Four tests, two each against New Zealand and the Wallabies, resulted in the concession of 198 points and included a whopping 73-0 thrashing by the crowing Australians.

What started off as a bargain-basement whistle-stop trip to Hades quickly became the most infamous escapade in the history of English rugby. Many players never recovered.

Sanderson is not one of those who fell by the wayside. Although he struggled to get back into the national team on any regular basis until last autumn, he continued to develop into a dynamic and robust back-row forward.

But the move to newly-promoted Worcester, as they were when he made it two years ago, breathed life into his career and the way things have worked out since then has proved the rectitude of a decision that some derided as a gamble.

He has been a charismatic leader of the division's newest club, ferociously competitive and unerringly dedicated. Under his captaincy, the Sixways side has become a respected opponent in the sport's top flight.

Things have gone well personally, too. After a brilliant 2004-5 campaign, he spent the summer leading the England A team's successful Churchill Cup challenge in Canada.

He returned to Sixways, made a sizzling start to the season and earned himself a call-up for the autumn series against Samoa, New Zealand and Australia.

Driving performances, particularly against Richie McCaw and the All Blacks, meant the blindside role was his, only for injury to strike as it tends to do when your name's Sanderson.

A nagging back problem put him out of the Six Nations and most of the middle part of Worcester's campaign. His return, however, has been typically forceful and while several of Andy Robinson's senior players were stood down from duty, the England head coach turned to his trusted lieutenant to lead the party.

That responsibility, added to the one that arrived on April 11, has changed Sanderson's world.

"Life is very different now, but more so because of the little lad," he said. "It'll be good to go on tour because at least I'll get a month's sleep!

"But being made England captain is the sort of thing you dream about but not some-thing you can ever expect. It's such an honour.

"Andy phoned me and told me I had been selected but he also said he wanted us to meet and talk. When we spoke after the PRA (Professional Rugby Players Association) dinner, he offered me the captaincy and I bit his hand off."

The ascent to a post previously held by legends such as Martin Johnson, Will Carling and Bill Beaumont completes a remarkable few months for Sanderson.

When he first came back into the Worcester side, against Bristol in January, he lasted just 40 minutes and the thread by which his Six Nations hopes dangled was cut quicker than the proverbial umbilical cord.

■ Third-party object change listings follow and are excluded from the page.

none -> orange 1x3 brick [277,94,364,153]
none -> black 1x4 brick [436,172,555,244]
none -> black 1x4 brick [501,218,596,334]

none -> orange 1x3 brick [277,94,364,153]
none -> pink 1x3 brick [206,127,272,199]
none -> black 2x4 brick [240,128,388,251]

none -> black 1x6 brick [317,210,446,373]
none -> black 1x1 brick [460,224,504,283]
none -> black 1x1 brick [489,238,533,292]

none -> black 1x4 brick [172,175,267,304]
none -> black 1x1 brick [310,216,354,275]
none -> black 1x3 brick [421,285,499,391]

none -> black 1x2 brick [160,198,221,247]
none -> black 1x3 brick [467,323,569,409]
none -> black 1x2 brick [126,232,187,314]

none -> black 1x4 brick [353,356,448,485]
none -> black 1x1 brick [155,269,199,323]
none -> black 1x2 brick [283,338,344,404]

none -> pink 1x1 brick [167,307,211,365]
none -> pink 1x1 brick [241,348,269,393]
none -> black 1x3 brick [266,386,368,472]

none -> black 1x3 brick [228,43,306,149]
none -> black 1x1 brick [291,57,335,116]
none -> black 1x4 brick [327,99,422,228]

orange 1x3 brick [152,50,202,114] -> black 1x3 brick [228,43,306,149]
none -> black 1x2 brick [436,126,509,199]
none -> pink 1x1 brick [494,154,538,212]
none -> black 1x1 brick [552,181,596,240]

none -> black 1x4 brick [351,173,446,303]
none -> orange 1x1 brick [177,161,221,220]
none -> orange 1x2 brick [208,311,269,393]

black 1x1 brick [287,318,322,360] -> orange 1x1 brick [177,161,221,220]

He missed all five games, as many chances to go out on the beer with his England teammates - a loss only rugby-playing fathers will understand - and most of his club's run-in at a time when they desperately needed him. When he hobbled out of the picture, they were fourth; when he returned, they were in the bottom half.

He regained his match-fitness quickly, looked comfortable playing the more expansive game his side were developing and now he could be the next man to get his hands on rugby's World Cup.

"That's something I'm not even thinking about," he laughed. Life's changed, but not that much."